The party was formed by the League of the South in 1999 and experienced moderate success following the framing of the Asheville Declaration, which was touted by the party as a second Declaration of Independence. Despite its initial success, the Southern Party was disbanded in 2003 following internal factionalism; all that exists of the Southern Party today are the remnants of its state chapters in Florida, Georgia, North Carolina, and Mississippi.
The merits of a political party representing the regional interests of the Southern United States and border states were first discussed in December 1998 by James Lancaster, George Kalas (both of whom have since renounced and left the Southern movement) and Michael Hill at a League of the South conference held in Monroe, Louisiana. The League authorized the formation of a Southern Party Exploratory Committee (SPEC), which was organized at a later meeting in Tuscaloosa, Alabama, which was held in January 1999. During this meeting Kalas was elected to chair the committee. The Southern Party achieved its first electoral victory on August 22, 2000 when party member Wayne Willingham was elected to the nonpartisan office of Mayor of West Point, Alabama.

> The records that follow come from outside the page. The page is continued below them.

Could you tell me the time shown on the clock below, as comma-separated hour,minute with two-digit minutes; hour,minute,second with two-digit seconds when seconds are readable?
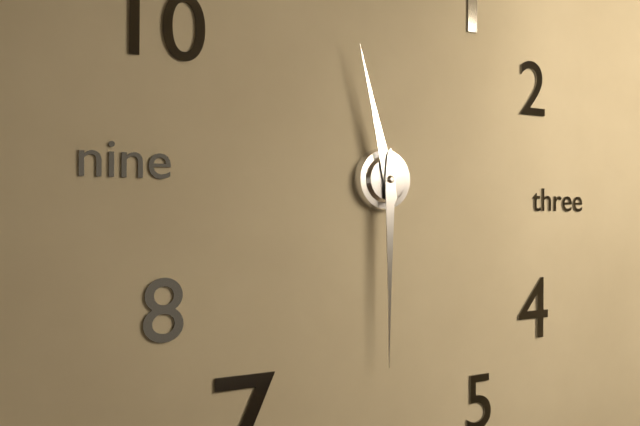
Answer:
11,30
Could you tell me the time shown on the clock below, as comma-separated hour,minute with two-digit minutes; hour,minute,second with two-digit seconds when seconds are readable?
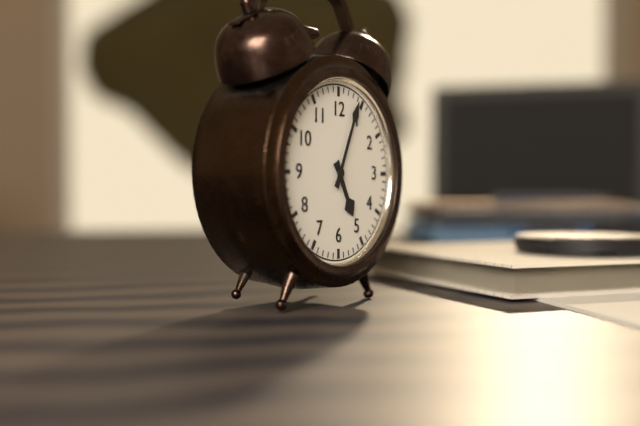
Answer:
5,04
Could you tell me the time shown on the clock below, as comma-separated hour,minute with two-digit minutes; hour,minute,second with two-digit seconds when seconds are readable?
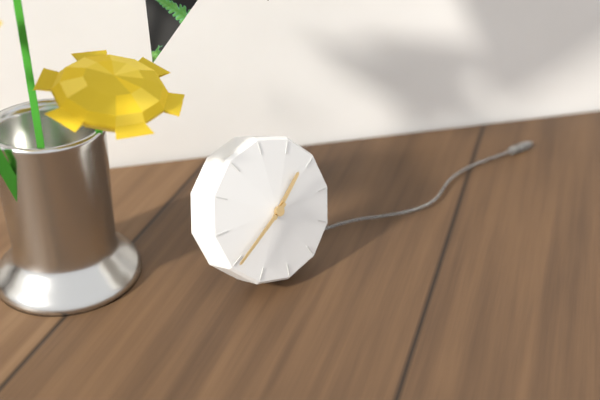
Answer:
1,40
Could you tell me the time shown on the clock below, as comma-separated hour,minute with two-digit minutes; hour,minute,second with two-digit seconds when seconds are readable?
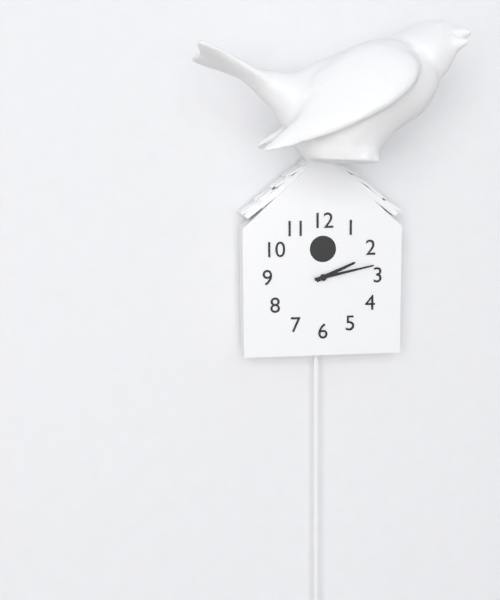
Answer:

The SPEC operated until May 1999, when internal disagreements over ideology and strategy, exacerbated by personal animosities among some members of the committee, led to the fracture of the SPEC into two competing factions. One faction, which continued to operate under the name SPEC, remained loosely affiliated with the League, while the other faction, led by Kalas, Jerry Baxley, and Thomas Reed, among others, formed the Southern National Committee (SNC). Its purpose was to launch the Southern Party as soon as possible. Continued disagreements between the SNC-led faction and the League of the South prompted the SNC to vote for a formal break with the League in May 1999.